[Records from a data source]
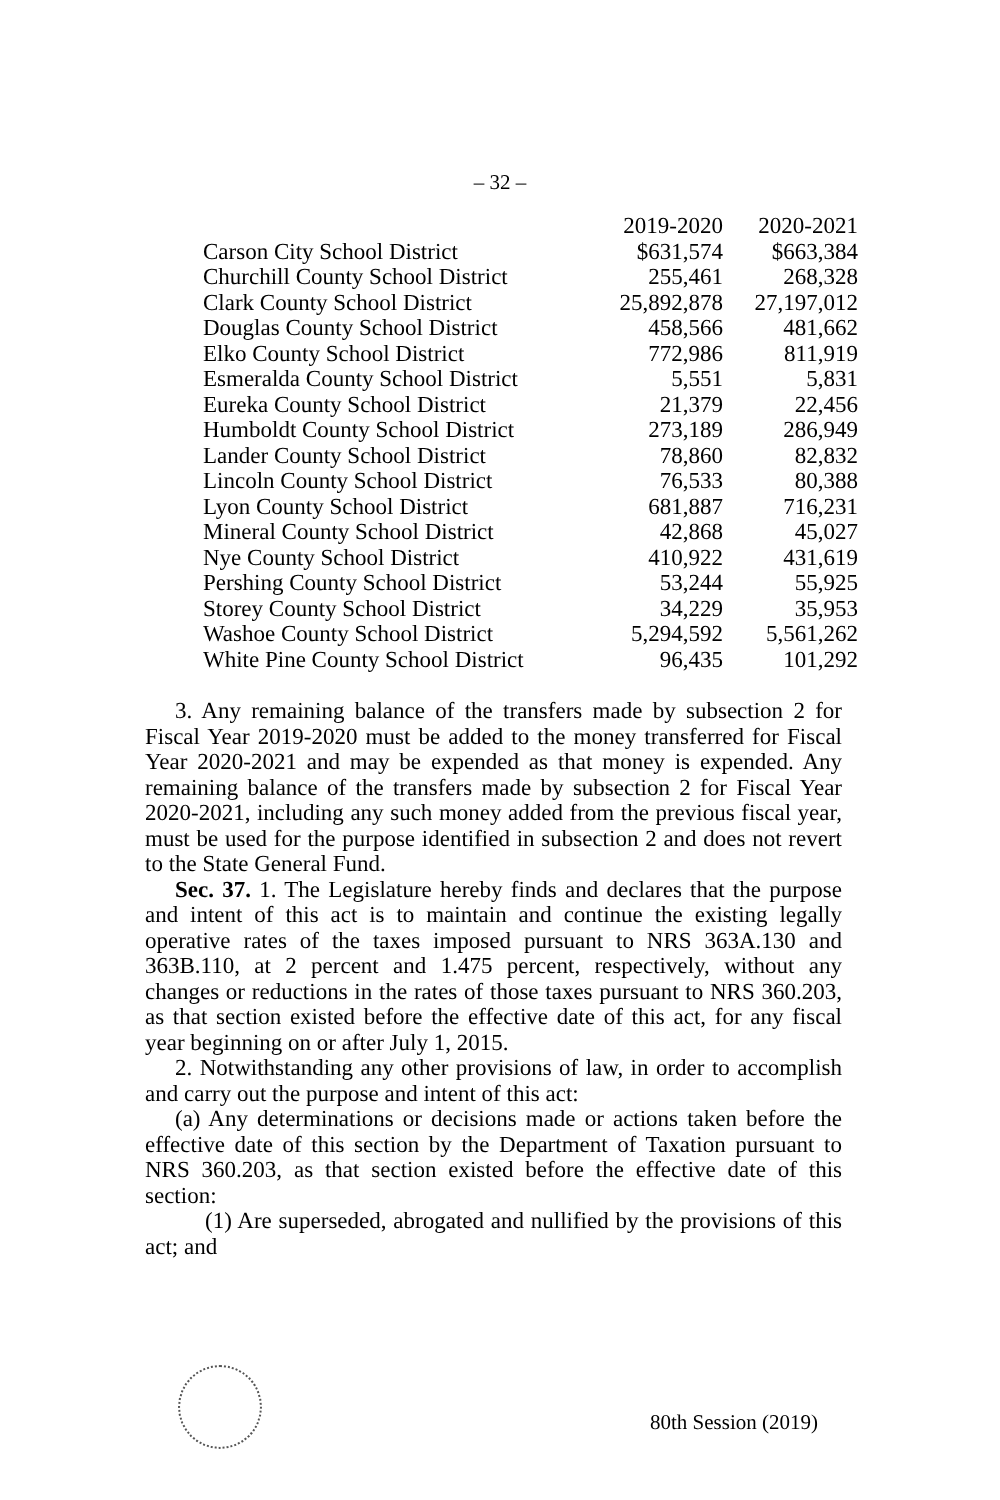– 32 –
| | 2019-2020 | 2020-2021 |
| --- | --- | --- |
| Carson City School District | $631,574 | $663,384 |
| Churchill County School District | 255,461 | 268,328 |
| Clark County School District | 25,892,878 | 27,197,012 |
| Douglas County School District | 458,566 | 481,662 |
| Elko County School District | 772,986 | 811,919 |
| Esmeralda County School District | 5,551 | 5,831 |
| Eureka County School District | 21,379 | 22,456 |
| Humboldt County School District | 273,189 | 286,949 |
| Lander County School District | 78,860 | 82,832 |
| Lincoln County School District | 76,533 | 80,388 |
| Lyon County School District | 681,887 | 716,231 |
| Mineral County School District | 42,868 | 45,027 |
| Nye County School District | 410,922 | 431,619 |
| Pershing County School District | 53,244 | 55,925 |
| Storey County School District | 34,229 | 35,953 |
| Washoe County School District | 5,294,592 | 5,561,262 |
| White Pine County School District | 96,435 | 101,292 |
3. Any remaining balance of the transfers made by subsection 2 for Fiscal Year 2019-2020 must be added to the money transferred for Fiscal Year 2020-2021 and may be expended as that money is expended. Any remaining balance of the transfers made by subsection 2 for Fiscal Year 2020-2021, including any such money added from the previous fiscal year, must be used for the purpose identified in subsection 2 and does not revert to the State General Fund.
Sec. 37. 1. The Legislature hereby finds and declares that the purpose and intent of this act is to maintain and continue the existing legally operative rates of the taxes imposed pursuant to NRS 363A.130 and 363B.110, at 2 percent and 1.475 percent, respectively, without any changes or reductions in the rates of those taxes pursuant to NRS 360.203, as that section existed before the effective date of this act, for any fiscal year beginning on or after July 1, 2015.
2. Notwithstanding any other provisions of law, in order to accomplish and carry out the purpose and intent of this act:
(a) Any determinations or decisions made or actions taken before the effective date of this section by the Department of Taxation pursuant to NRS 360.203, as that section existed before the effective date of this section:
(1) Are superseded, abrogated and nullified by the provisions of this act; and
80th Session (2019)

*Exercise directions*: Nothing but the lines from the one containing "(a) Any determinations" through the last line of the data above should be given again, each exactly as it stands.

*Solution for this problem*:
(a) Any determinations or decisions made or actions taken before the effective date of this section by the Department of Taxation pursuant to NRS 360.203, as that section existed before the effective date of this section:
(1) Are superseded, abrogated and nullified by the provisions of this act; and
80th Session (2019)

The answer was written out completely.